Sometime before 1900, setback wings were added to either side. These respected the exterior scale and character of the core structure, as did a massive addition across the back that was completed by 1915. The original interior of the building—presumably adhering to an axial plan similar to the present layout—was not similarly respected: it was gutted so that today virtually no trace of the early-nineteenth-century interior fabric remains. Meanwhile, with the 1904 construction of the Yerby School to the north behind the main building, the complex of school structures expanded to occupy a full city block.
In the mid-1930s, the Historic American Buildings Survey documented the antebellum portion of Barton Academy with photographs as well as measured drawings of the exterior and selected architectural details. These include an ornate, classically detailed cast-iron fence of an undetermined date that encloses the front and sides of the school property. The fence, like so much of Mobile’s nineteenth-century iron work, is believed to have been shipped from the Northeast.
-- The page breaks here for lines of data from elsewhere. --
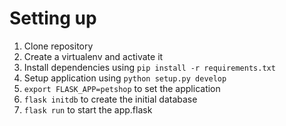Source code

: 
   
# Setting up

1. Clone repository
1. Create a virtualenv and activate it
1. Install dependencies using `pip install -r requirements.txt`
1. Setup application using `python setup.py develop`
1. `export FLASK_APP=petshop` to set the application
1. `flask initdb` to create the initial database
1. `flask run` to start the app.flask 




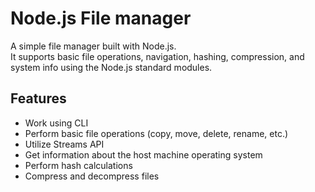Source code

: # Node.js File manager

A simple file manager built with Node.js.  
It supports basic file operations, navigation, hashing, compression, and system info using the Node.js standard modules.

## Features

- Work using CLI
- Perform basic file operations (copy, move, delete, rename, etc.)
- Utilize Streams API
- Get information about the host machine operating system
- Perform hash calculations
- Compress and decompress files
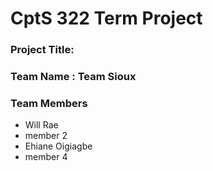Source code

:# CptS 322 Term Project
### Project Title: 
### Team Name :  Team Sioux 
### Team Members 
* Will Rae
* member 2
* Ehiane Oigiagbe
* member 4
In 1969, after a century of use as a school, Barton Academy became the headquarters for the Mobile County Board of Education. At that time, the building’s exterior was restored by local architects Nicholas Holmes Jr. and Dillon March. Since 2007, when the Board relocated to West Mobile, the building has stood vacant, although it remains Board of Education property. Current plans call for its repurposing as a school for advanced international studies within the county system. Toward this end, the Board earmarked $3.5 million of its $100 million budget for much-needed repair. The private, nonprofit Barton Hall Foundation was created in 2011 to advocate on the landmark’s behalf and facilitate its adaptive use. In 2016, the Barton Academy Foundation was awarded a $1.25 million challenge grant from the Ben May Charitable Trust to renovate the building as the Barton Academy for Advanced World Studies.
Gamble, Robert. The Alabama Catalog: Historic American Buildings Survey. A Guide to the Early Architecture of the State.Tuscaloosa: University of Alabama Press, 1987.
Gould, Elizabeth Barrett. From Fort to Port: An Architectural History of Mobile, Alabama, 1711–1918. Tuscaloosa: University of Alabama Press, 1988.
Scully, Arthur, Jr. James Dakin, Architect: His Career in New York and the South. Baton Rouge: Louisiana State University Press, 1973.
Sledge, John. The Pillared City: Greek Revival Mobile. Athens: University of Georgia Press, 2009.
Watson, Bama Wathan. History of Barton Academy.Mobile: Haunted Bookshop, 1971.